Les Tréteaux libres

L’histoire des Tréteaux libres débute à Genève avec celle du théâtre indépendant. Quelques jeunes parmi lesquel·le·s Bernard Heymann, Sylviane Fioramonti, Jean-Marc Bassoli, Jean Giuitta, Patrick Hannais et Annie Roussel décident de former en 1968 une troupe de théâtre itinérante, « libre de dire non à la guerre, aux conventions, libres de cultiver une fraternité créatrice ».

Sous l’invocation d’Artaud et dans le sillage du Living Theatre, les représentations des Tréteaux libres font fusionner la salle et la scène. Ici, le théâtre n’est plus seulement vu et écouté, mais vécu par un public physiquement pris au jeu. Certain·e spectateur·rice s’adonnent sans limite à cette ivresse communautaire, quand d’autres la rejettent violemment, percevant dans leur goût pour la provocation une forme de fascisme : « comment demeurer en dehors lorsque quelques acteurs, descendus dans le public, se jettent sur vous, s’agrippent à votre cou en hurlant leur terreur ou leur angoisse avec des yeux de fous ? ». Car la réalité insufflée par les Tréteaux libres déborde tout ce qu’aurait pu en dire un théâtre fondé sur le texte. Acteur·rices et spectateur·rices se trouvent confronté·e·s, directement, et quasi physiquement, à la réalité brute. Une insurrection des corps qui mêle à la fois le rite, le happening, le psychodrame.

Mais c’est aussi dans l’agitprop que la singularité des Tréteaux libres trouve sa pleine expression. Notamment, lorsqu’ils portent leur théâtre dans les rues genevoises pour y revendiquer le droit d’exister face aux institutions culturelles bien établies.

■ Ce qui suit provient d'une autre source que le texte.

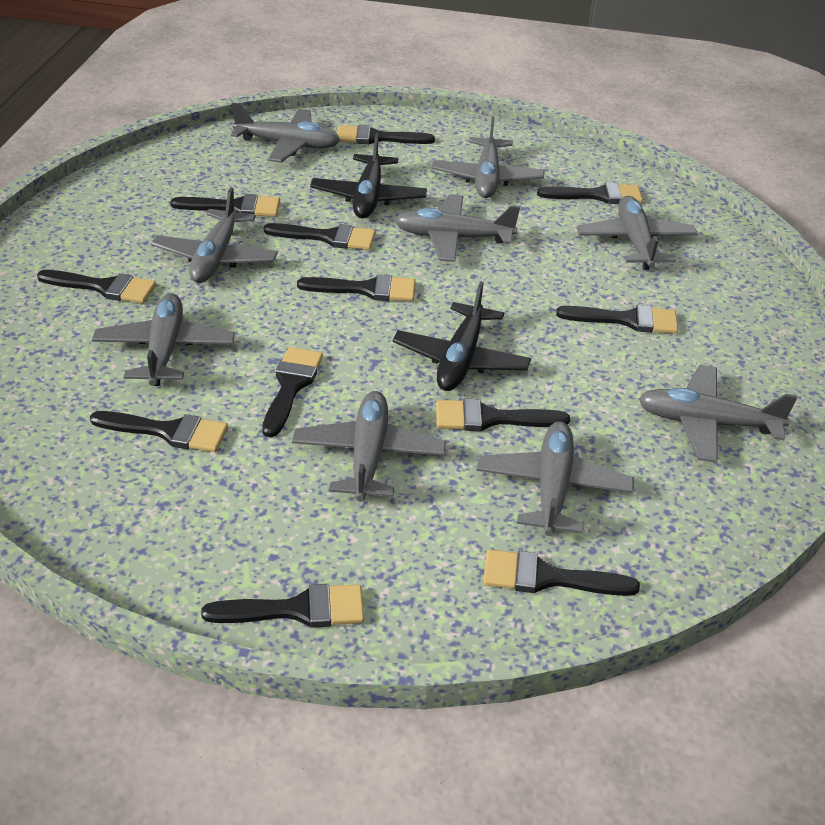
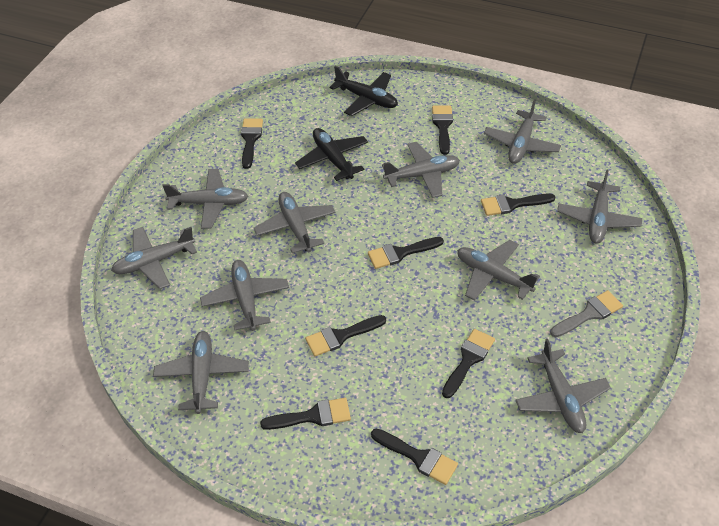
black brush: [37,270,156,303] [90,411,228,452] [170,194,280,217] [201,584,364,628] [262,347,323,437] [264,223,376,250] [297,274,415,301] [337,125,435,145] [436,399,570,431] [483,549,640,596] [537,182,643,204] [556,305,678,334] = 12 -> [241,118,263,169] [260,398,351,430] [305,315,386,356] [368,237,444,269] [371,428,458,485] [432,105,453,155] [442,329,495,398] [481,194,555,216] = 8
grey brush: none = 0 -> [550,290,623,337] = 1
grey plane: [92,293,235,386] [151,187,278,283] [231,103,340,163] [292,391,446,502] [395,194,520,262] [432,116,544,198] [476,421,634,536] [577,196,698,270] [638,365,797,463] = 9 -> [111,227,197,289] [153,331,249,414] [163,169,248,229] [200,260,289,331] [254,192,336,253] [382,142,460,198] [457,240,540,301] [484,99,561,164] [515,339,611,433] [557,170,642,244] = 10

En avril 1971, la troupe squatte un Temple désaffecté du quartier de la Servette pour y présenter son répertoire théâtral et entame une grève de la faim à l’issue de son évacuation en force par la police. En mai, elle catalyse la manifestation pour un Centre autonome et l’occupation de la Maison des jeunes de Saint-Gervais et se retrouve bannie de Genève par les autorités de la ville. C’est dans les causses désertiques du Larzac avec ce qu’il reste de ses membres qu’elle joue son ultime expérience communautaire avant sa dissolution. Filmé par Jean-Daniel Pollet, ce document jusqu’alors introuvable a été présenté pour la première fois à l’occasion de l’exposition Essayer, encore, rater encore, rater mieux en version restaurée.